Par un mémoire en défense, enregistré le 19 février 2026, le préfet de la Seine Maritime conclut au rejet de la requête.
Le préfet fait valoir que les moyens soulevés par la requérante ne sont pas fondés.
Par ordonnance du 12 mars 2026, la clôture de l’instruction a été fixée au 27 mars 2026.
Vu les autres pièces du dossier.
Vu :
- la convention européenne de sauvegarde des droits de l’homme et des libertés fondamentales ;
- le code de l’entrée et du séjour des étrangers et du droit d’asile ;
- le code de justice administrative.
La présidente de la formation de jugement a dispensé le rapporteur public, sur sa proposition, de prononcer des conclusions à l’audience.

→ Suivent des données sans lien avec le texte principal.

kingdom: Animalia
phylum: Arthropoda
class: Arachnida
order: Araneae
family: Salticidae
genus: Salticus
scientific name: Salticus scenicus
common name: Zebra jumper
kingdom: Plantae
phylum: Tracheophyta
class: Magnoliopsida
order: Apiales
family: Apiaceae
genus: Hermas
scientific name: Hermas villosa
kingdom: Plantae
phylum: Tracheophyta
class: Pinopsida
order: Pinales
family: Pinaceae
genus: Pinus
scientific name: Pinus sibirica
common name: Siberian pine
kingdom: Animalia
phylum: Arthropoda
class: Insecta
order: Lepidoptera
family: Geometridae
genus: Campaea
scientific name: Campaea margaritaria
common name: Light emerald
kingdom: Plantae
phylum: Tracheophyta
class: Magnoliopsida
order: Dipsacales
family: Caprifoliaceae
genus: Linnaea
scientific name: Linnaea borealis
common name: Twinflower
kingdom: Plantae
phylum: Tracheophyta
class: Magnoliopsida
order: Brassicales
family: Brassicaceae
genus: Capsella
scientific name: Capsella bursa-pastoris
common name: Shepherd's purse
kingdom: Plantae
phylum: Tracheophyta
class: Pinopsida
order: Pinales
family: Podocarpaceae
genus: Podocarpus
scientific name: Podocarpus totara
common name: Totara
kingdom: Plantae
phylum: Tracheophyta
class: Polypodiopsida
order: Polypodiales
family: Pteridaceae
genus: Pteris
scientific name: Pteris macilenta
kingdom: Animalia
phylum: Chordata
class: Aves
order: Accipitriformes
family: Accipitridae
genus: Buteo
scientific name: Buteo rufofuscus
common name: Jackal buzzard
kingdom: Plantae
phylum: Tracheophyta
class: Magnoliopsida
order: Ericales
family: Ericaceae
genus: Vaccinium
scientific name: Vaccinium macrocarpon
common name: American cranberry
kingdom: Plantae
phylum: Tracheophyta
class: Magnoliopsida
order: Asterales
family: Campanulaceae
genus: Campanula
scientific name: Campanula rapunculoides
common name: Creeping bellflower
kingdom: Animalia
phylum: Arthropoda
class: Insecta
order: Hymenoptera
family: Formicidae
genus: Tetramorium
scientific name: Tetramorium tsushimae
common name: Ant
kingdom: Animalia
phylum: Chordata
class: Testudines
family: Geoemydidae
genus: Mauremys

Les parties ont été régulièrement averties du jour de l’audience ;
Le rapport de M. Baude, premier conseiller, a été entendu au cours de l’audience publique.
Considérant ce qui suit :
Mme B…, ressortissante camerounaise, née en 1991 à Douala, est entrée en France en 2006 selon ses déclarations et le 24 août 2009 selon le préfet de la Seine-Maritime. Elle a sollicité la délivrance d’un titre de séjour sur le fondement des dispositions des articles L. 435-1 et L. 423-23 du code de l’entrée et du séjour des étrangers et du droit d’asile. Elle demande au tribunal d’annuler l’arrêté du 8 octobre 2025 par lequel le préfet de la Seine-Maritime a pris à son encontre une décision de refus de titre de séjour, a assorti ce refus d’une obligation de quitter le territoire français dans le délai de trente jours et a fixé le pays de destination.
Sur les conclusions aux fins d’annulation :
Sur les moyens communs :
En premier lieu, l’arrêté a été signé par Mme C… qui, en sa qualité de directrice-adjointe des migrations et de l’intégration de la préfecture de la Seine-Maritime, disposait pour ce faire, d’une délégation du préfet de ce département consentie par arrêté du 4 avril 2025, régulièrement publié. Le moyen tiré de l’incompétence du signataire de l’acte attaqué manque donc en fait.
En deuxième lieu, les décisions attaquées, qui n’avaient par ailleurs pas à indiquer de manière exhaustive l’ensemble des éléments afférents à la situation personnelle de la requérante, énoncent les considérations de droit et de fait sur lesquelles elles se fondent avec une précision suffisante pour lui permettre de comprendre leurs motifs et, le cas échéant, d’exercer utilement son recours. Par suite, le moyen tiré du défaut de motivation doit être écarté.
En troisième lieu, il ne ressort pas des pièces du dossier que le préfet, qui a suffisamment motivé ses décisions, aurait omis de procéder à un examen particulier de la situation personnelle de la requérante.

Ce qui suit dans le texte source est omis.